In 2018 I stopped thinking. Stopped creating. Stopped loving comics.
Instead I was consumed by my troubled personal life, to the point where weeks passed, months passed, and before I knew it I was on an art hiatus.
Coming back to my comics after a year feels strange. My opinions are different, my priorities have changed, and to be honest (and this is the bit I’m proud of) I don’t care anymore. I don’t mean that I don’t care about my art, but I’m less fazed by what others think, or even by my own anxieties. Here’s how my art hiatus changed the way I see my art:
I’m happy to slow it way down #slowart
Being able to create art is wonderful, and succeeding as an artist is super fulfilling, but it’s not the Holy Grail. I’ve learned that family and (hokey as it might sound) inner peace is so much more important than fighting through the noise and clutter to ‘make it’. Art isn’t a race.
What I want to say matters more than what others want to hear
After the success of my first Welcome to Agency X (WAX) book, I had all the support to come up with another one. I was advised to make it about school this time. Make the characters younger. That’s where the market is. And at the time I thought, OK fine - it’s not really where my head’s at, but I’m sure I can figure it out. And if it helps get my work out to more people, why not. Coming back to WAX after a year, and looking at the world around me now, I’m not content to stuff a bunch of school-related jokes into a comic book and call it a day.
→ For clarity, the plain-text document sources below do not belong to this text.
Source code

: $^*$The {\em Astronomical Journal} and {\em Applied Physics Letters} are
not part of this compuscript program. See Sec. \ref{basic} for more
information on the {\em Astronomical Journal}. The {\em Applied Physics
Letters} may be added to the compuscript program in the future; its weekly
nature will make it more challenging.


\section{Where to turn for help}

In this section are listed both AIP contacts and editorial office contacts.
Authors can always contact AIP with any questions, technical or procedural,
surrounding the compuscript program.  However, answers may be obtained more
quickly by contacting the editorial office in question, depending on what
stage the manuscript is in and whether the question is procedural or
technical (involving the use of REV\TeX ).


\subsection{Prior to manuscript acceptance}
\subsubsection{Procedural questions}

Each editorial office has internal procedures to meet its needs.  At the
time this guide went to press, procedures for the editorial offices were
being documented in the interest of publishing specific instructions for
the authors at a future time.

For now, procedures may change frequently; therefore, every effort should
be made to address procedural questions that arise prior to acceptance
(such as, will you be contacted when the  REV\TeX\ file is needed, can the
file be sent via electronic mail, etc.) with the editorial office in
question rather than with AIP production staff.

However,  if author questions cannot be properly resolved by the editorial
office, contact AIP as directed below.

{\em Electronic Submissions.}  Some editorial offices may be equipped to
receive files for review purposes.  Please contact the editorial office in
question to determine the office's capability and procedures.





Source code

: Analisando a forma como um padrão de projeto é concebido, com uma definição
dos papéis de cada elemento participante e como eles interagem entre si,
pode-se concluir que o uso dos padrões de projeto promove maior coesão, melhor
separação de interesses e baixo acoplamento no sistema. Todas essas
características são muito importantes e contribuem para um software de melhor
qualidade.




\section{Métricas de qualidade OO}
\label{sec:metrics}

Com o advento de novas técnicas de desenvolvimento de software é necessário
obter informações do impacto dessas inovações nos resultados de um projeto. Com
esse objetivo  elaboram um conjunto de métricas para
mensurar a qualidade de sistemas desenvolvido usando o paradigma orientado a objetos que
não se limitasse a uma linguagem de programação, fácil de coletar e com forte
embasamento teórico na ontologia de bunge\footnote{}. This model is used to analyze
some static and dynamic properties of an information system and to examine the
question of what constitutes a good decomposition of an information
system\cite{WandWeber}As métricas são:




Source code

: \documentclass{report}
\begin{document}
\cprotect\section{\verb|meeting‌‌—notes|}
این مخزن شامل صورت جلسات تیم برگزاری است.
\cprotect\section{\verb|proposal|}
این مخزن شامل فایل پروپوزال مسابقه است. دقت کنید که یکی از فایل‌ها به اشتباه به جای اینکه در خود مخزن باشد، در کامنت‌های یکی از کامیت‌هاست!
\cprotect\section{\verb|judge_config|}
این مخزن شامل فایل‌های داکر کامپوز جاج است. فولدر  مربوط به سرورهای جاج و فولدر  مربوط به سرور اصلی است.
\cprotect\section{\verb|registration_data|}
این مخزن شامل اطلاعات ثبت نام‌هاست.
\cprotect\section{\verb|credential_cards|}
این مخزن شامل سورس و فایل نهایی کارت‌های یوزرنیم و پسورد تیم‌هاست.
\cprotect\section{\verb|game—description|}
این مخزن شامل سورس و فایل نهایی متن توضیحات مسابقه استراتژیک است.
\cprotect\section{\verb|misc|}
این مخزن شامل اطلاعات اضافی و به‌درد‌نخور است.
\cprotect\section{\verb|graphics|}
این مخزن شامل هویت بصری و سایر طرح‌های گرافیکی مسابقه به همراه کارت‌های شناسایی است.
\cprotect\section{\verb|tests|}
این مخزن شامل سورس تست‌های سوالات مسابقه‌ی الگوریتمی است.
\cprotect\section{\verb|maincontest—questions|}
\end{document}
I’m not interested in being the first to comment on a new movie or meme. I’m not interested in being #relatable. The market can stuff it. My voice has value.
Quiet brilliance is a worthy goal
Which brings me to quiet brilliance. I’ve always loved this phrase, but ironically I’ve been fighting, along with a billion other artists, to be heard. Not anymore. I don’t care about the numbers, the verified tick, or the fame. My new dream? Cult following of a few diehard fans sounds pretty darn good. Meanwhile I’ll be over here working quietly on that One Good Idea.
I’m so excited about how my new outlook will change my new output, and it’s great to have you along for the ride. And while I wouldn’t wish my personal troubles of the last few years on my worst enemy, I’d encourage you to take a break from your art one day - and see how it changes your work.